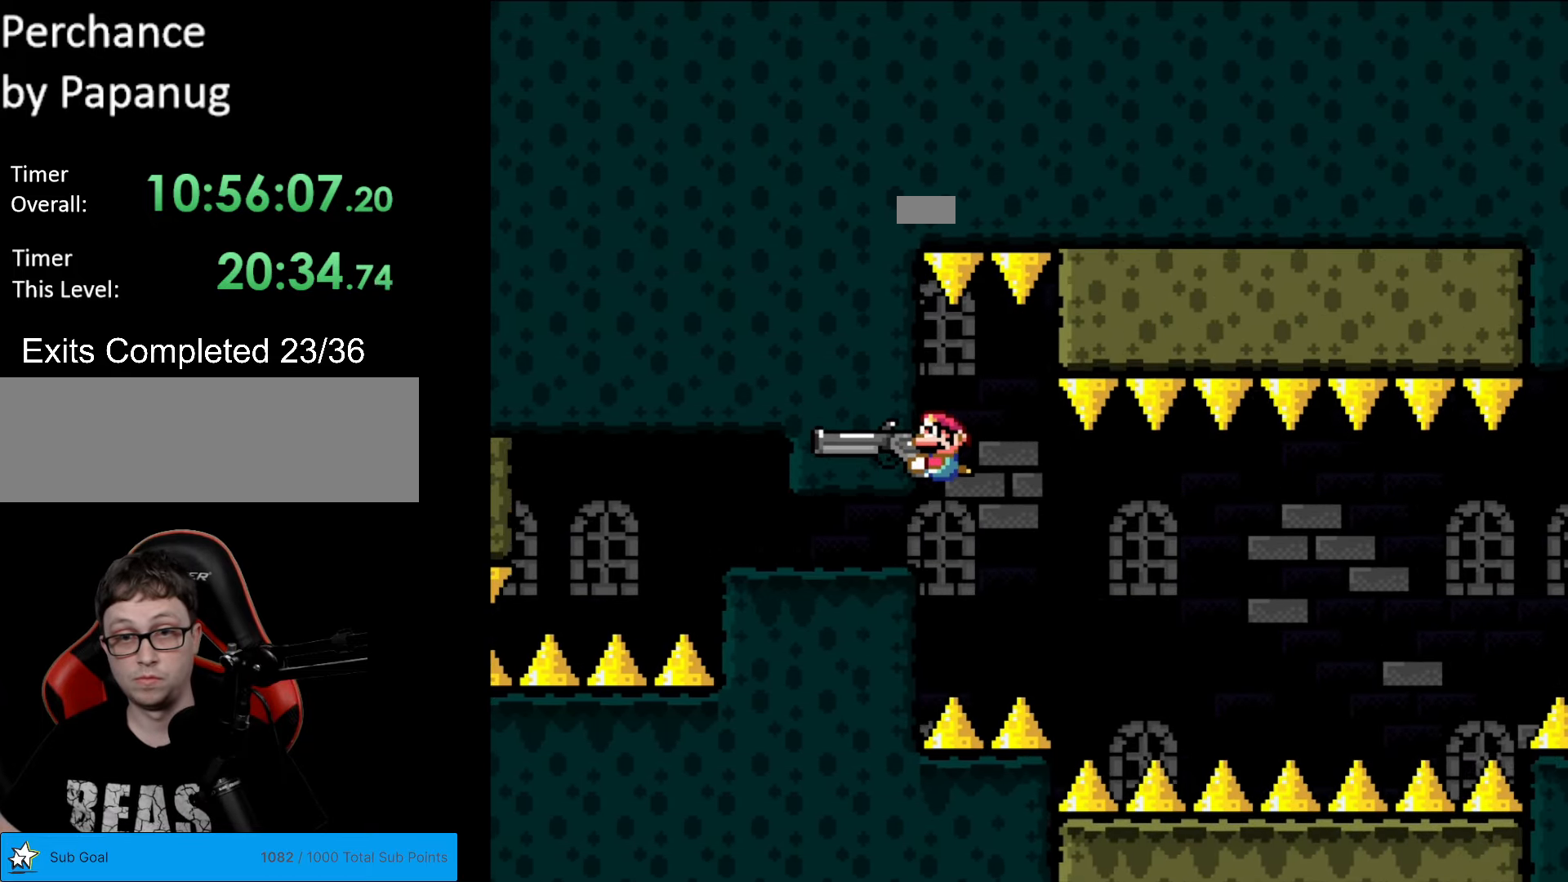
{"buttons": ["Y", "DPAD_DOWN"], "events": [[455, "DPAD_DOWN", "down"]]}
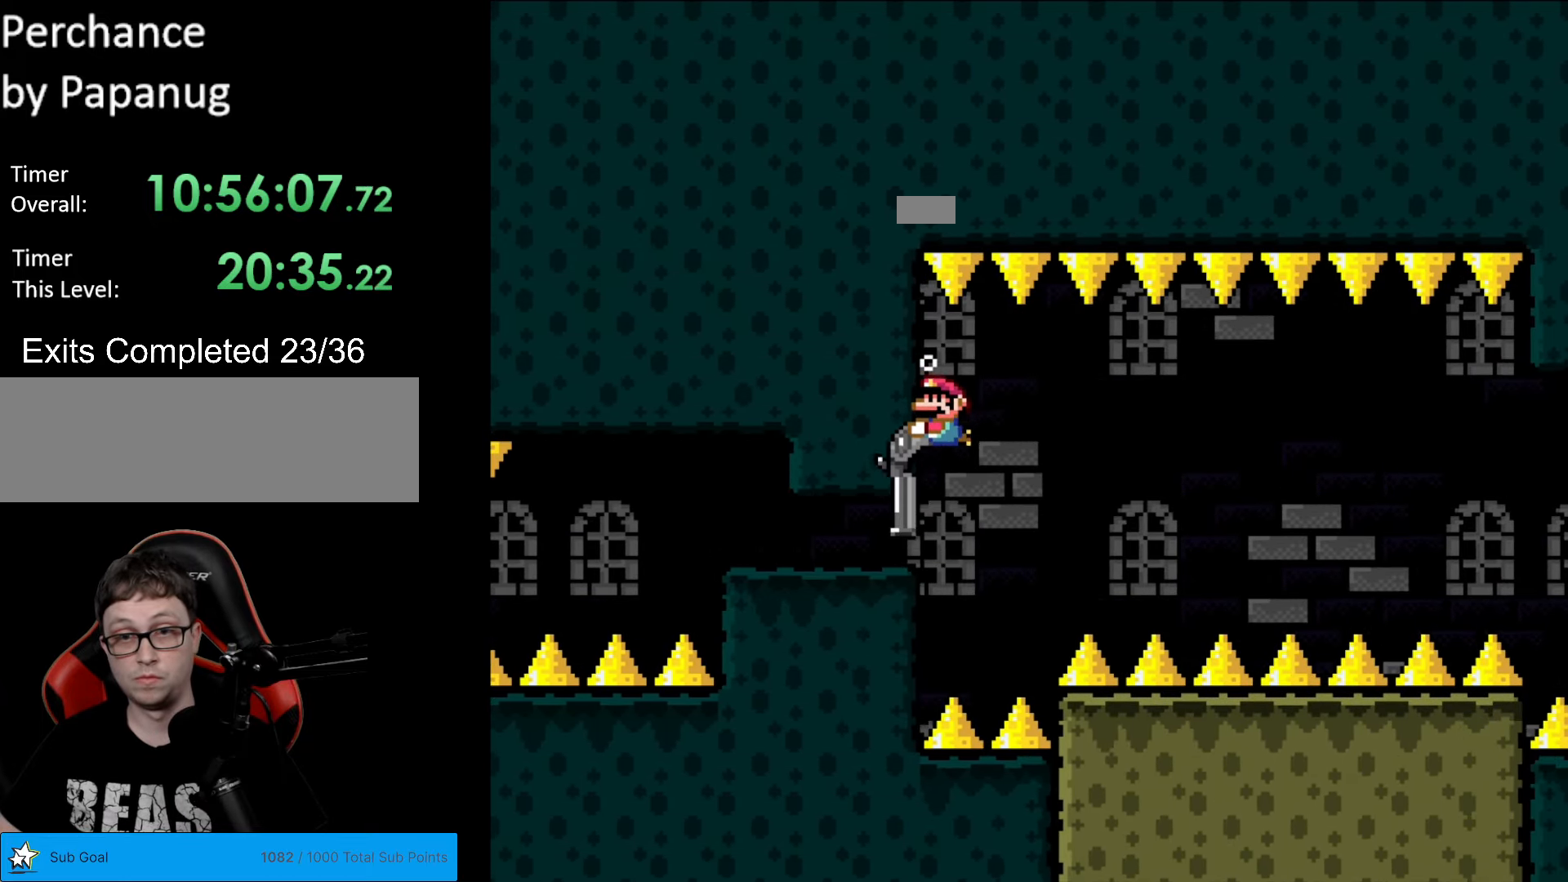
{"buttons": ["Y", "R1"], "events": [[227, "DPAD_DOWN", "up"], [455, "R1", "down"]]}
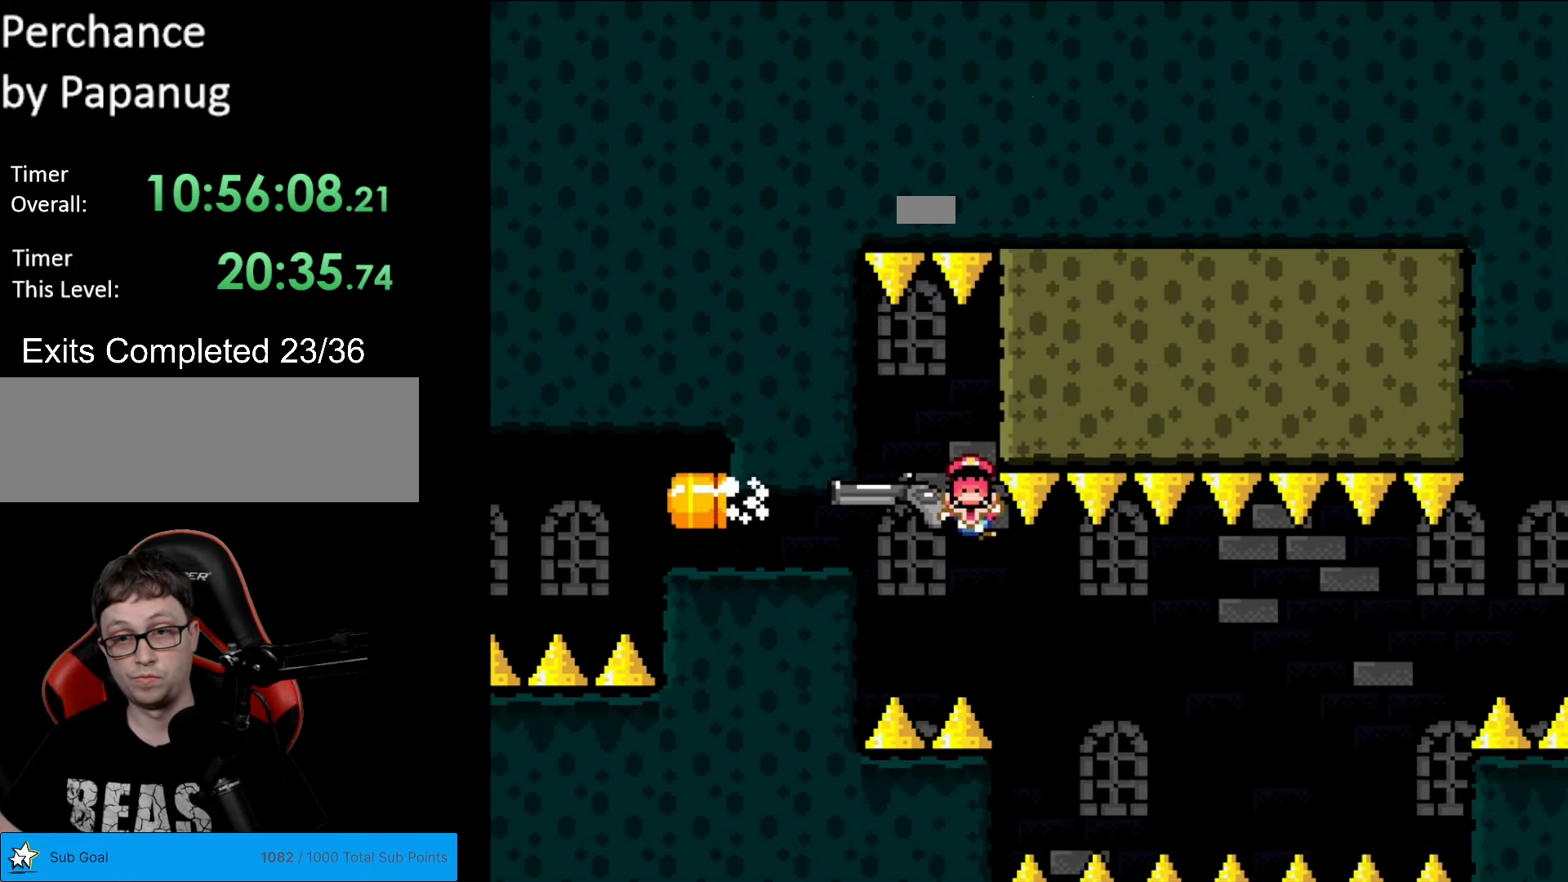
{"buttons": ["Y", "L1"], "events": [[53, "R1", "up"], [70, "L1", "down"], [175, "L1", "up"], [193, "R1", "down"], [315, "R1", "up"], [438, "L1", "down"]]}
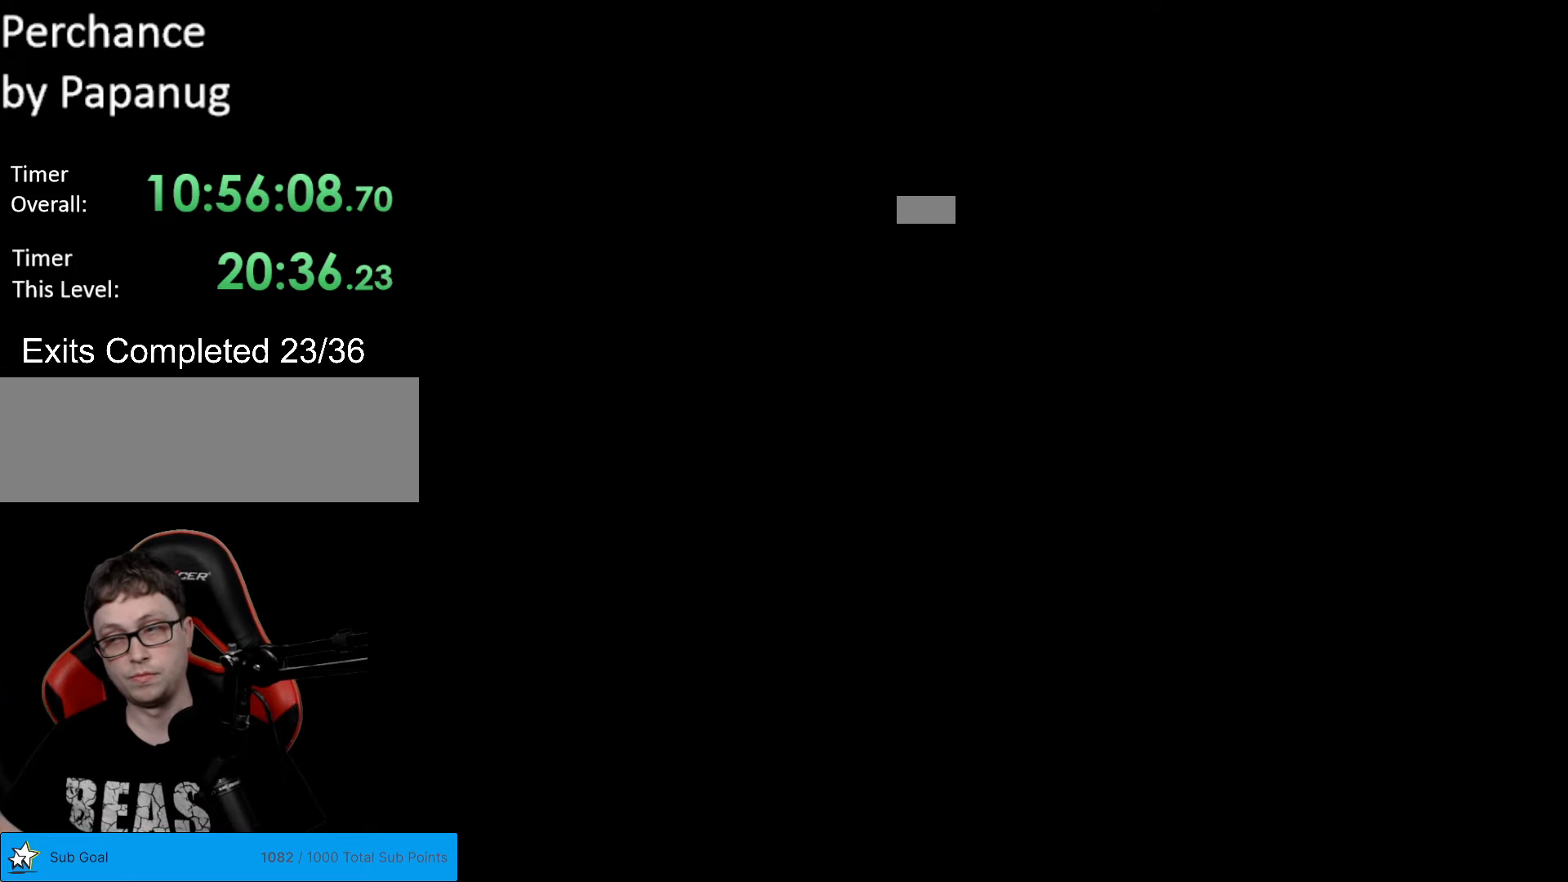
{"buttons": [], "events": [[35, "L1", "up"], [210, "Y", "up"]]}
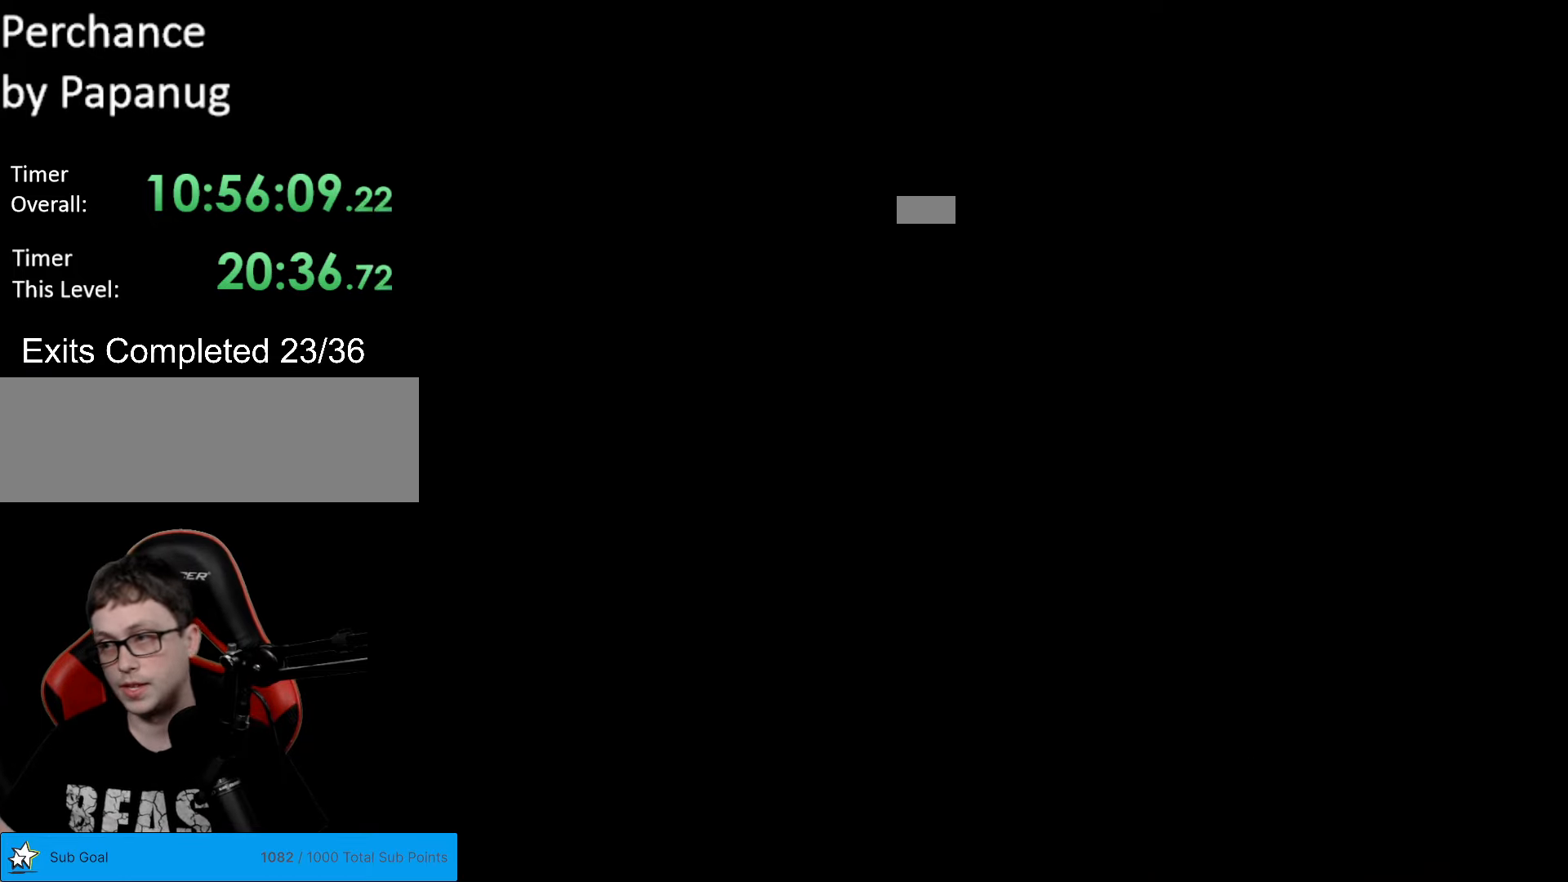
{"buttons": [], "events": []}
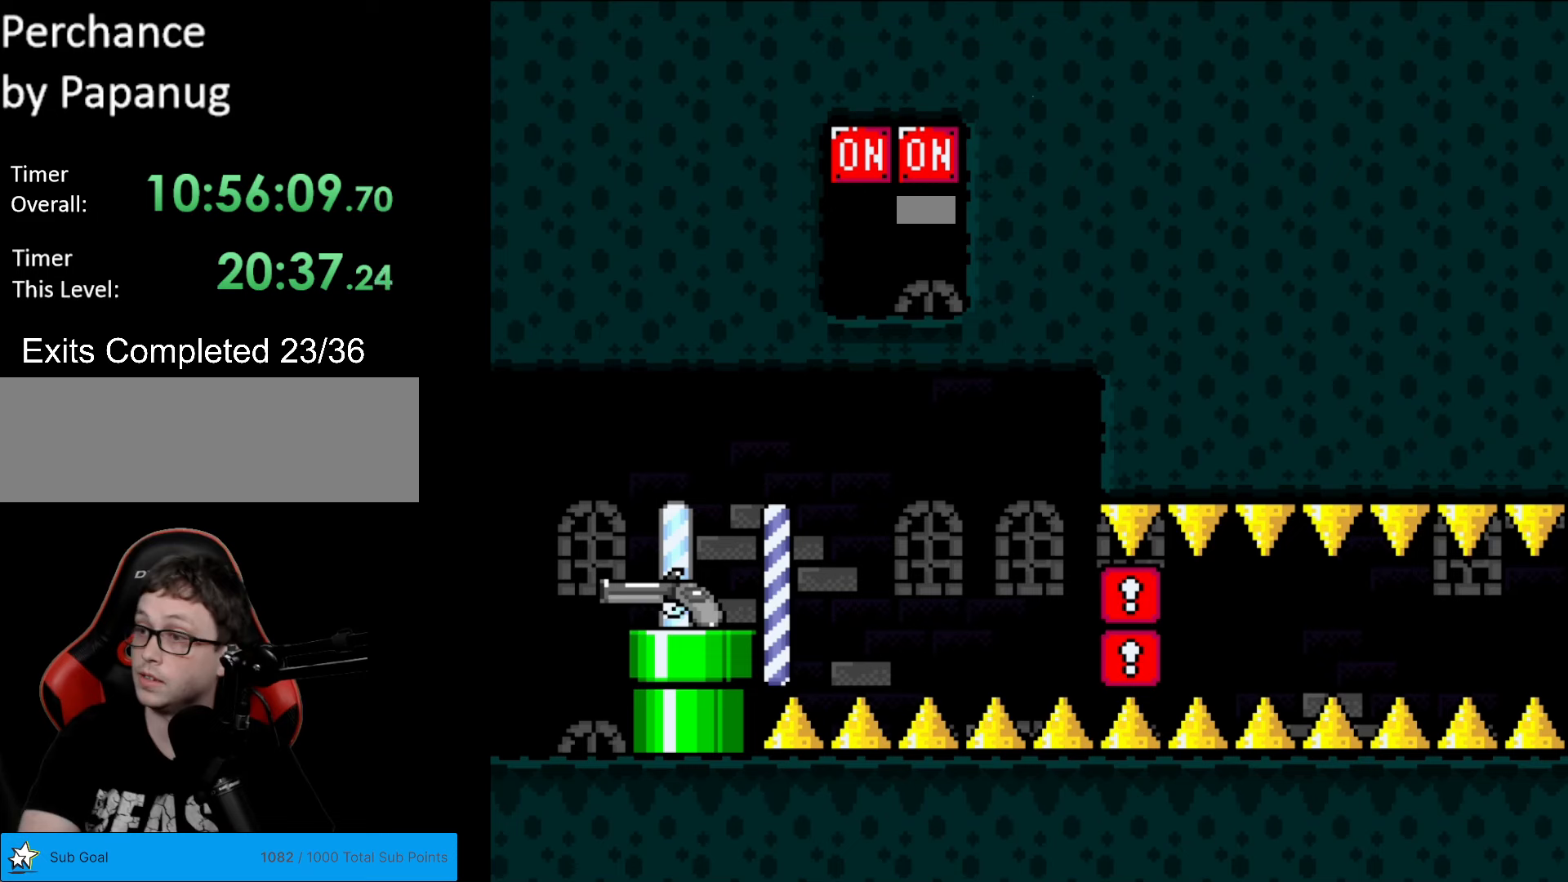
{"buttons": [], "events": []}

• What needs to be done: Which of the lines above carry the string "down"? Copy every one.

• Result of the exercise:
{"buttons": ["Y", "DPAD_DOWN"], "events": [[455, "DPAD_DOWN", "down"]]}
{"buttons": ["Y", "R1"], "events": [[227, "DPAD_DOWN", "up"], [455, "R1", "down"]]}
{"buttons": ["Y", "L1"], "events": [[53, "R1", "up"], [70, "L1", "down"], [175, "L1", "up"], [193, "R1", "down"], [315, "R1", "up"], [438, "L1", "down"]]}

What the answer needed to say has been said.